By the mid-‘80s, ENDYN cylinder heads dominated the highest ranks of professional racing, with wins at the 1985 Daytona 500 and NHRA Winternationals.
“We started working on bias-burn combustion for Penske. We found that if we swirl air into the chamber then use the piston to reaccelerate the swirl and place it near the exhaust valve and spark plug, you get a much more efficient burn and use less fuel,” Widmer discovered, leading to his high-compression “Soft Head” technology. “The goal was making as much power as possible while using as little fuel as possible. We took everything we learned on two-valve heads and applied them to four-valve heads. We had already worked on four- valve Cosworth DFV and DF heads for Penske, so it was a natural progression to work on similar programs where fuel efficiency was just as important as power production for international sports car competition.”
At the urging of a Toyota engineer, Widmer purchased a Honda Civic 30 years ago and went drag racing.
“When I raced my Mustang back in the ‘60s, Ford was a dirty word.
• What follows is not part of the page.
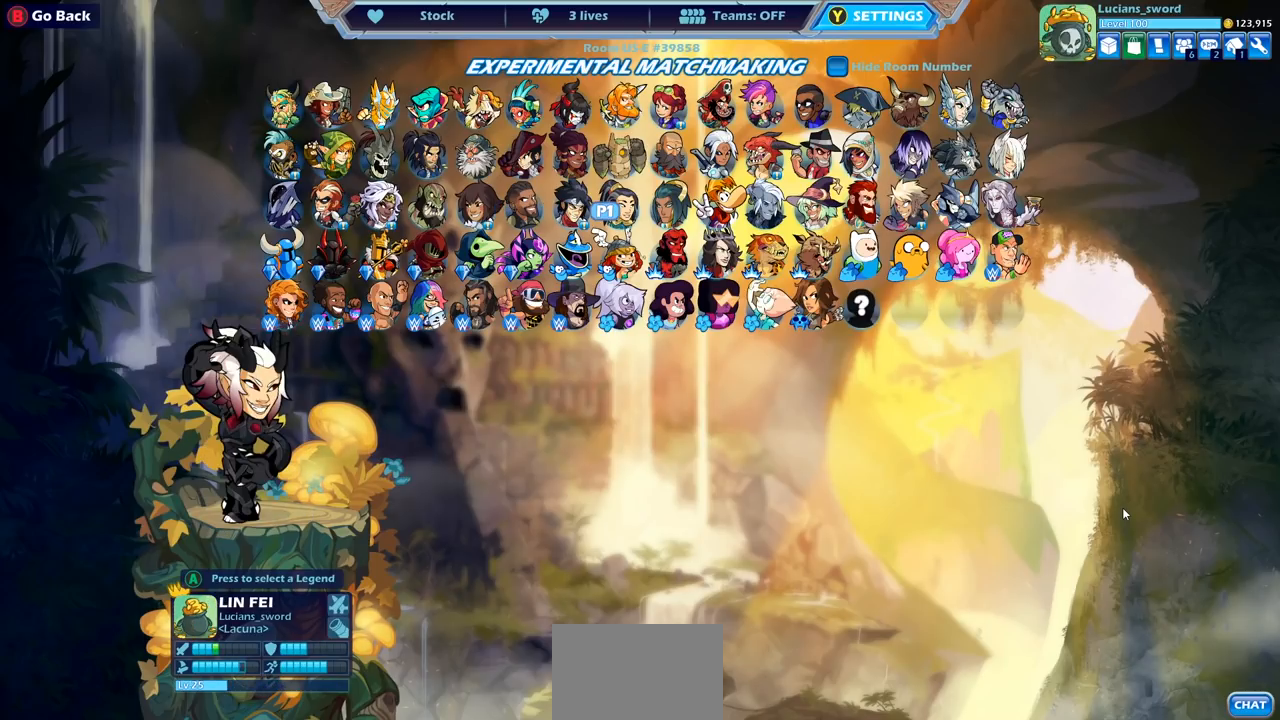
{"buttons": [], "left_stick": "center", "right_stick": "center", "events": [[100, "DPAD_RIGHT", "up"], [167, "DPAD_RIGHT", "down"], [250, "DPAD_RIGHT", "up"], [333, "DPAD_RIGHT", "down"], [417, "DPAD_RIGHT", "up"]]}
I loved whipping up on Corvettes, and when you did the same thing in a front-wheel drive car with a small engine, it made the V-8 guys feel really bad and I enjoyed that,” he recalled. “We can get well over 400 cfm out of stock Honda head castings. Hot Rod magazine ran an article titled ‘12s and 20 mpg’ on our car in the mid-‘90s that really ruffled some feathers. The first N/A Honda to run 8s had our head on it, but at those power levels, there wasn’t a lot of structural integrity left in the OE heads. That said, no one has ever produced an aftermarket head for Hondas, so we worked with Mast Motorsports to design our own castings. We can now increase intake-side breathing to over 450 cfm with enough casting structure to endure repeated runs at 80 psi and higher boost levels. These heads are heavy-duty pieces.”
Today, ENDYN’s presence is firmly established in domestic and overseas markets, where its products are very popular with hardcore road racers. Although Widmer has built cylinder heads and induction components that serve the highest ranks of professional racing, working work with racers at the grassroots level strikes a chord with him personally.
“I just love engines. Racing is what I’ve done my whole life,” he stated. “I want to win. It’s all or nothing, and that desire has grown more intense as I’ve grown older.”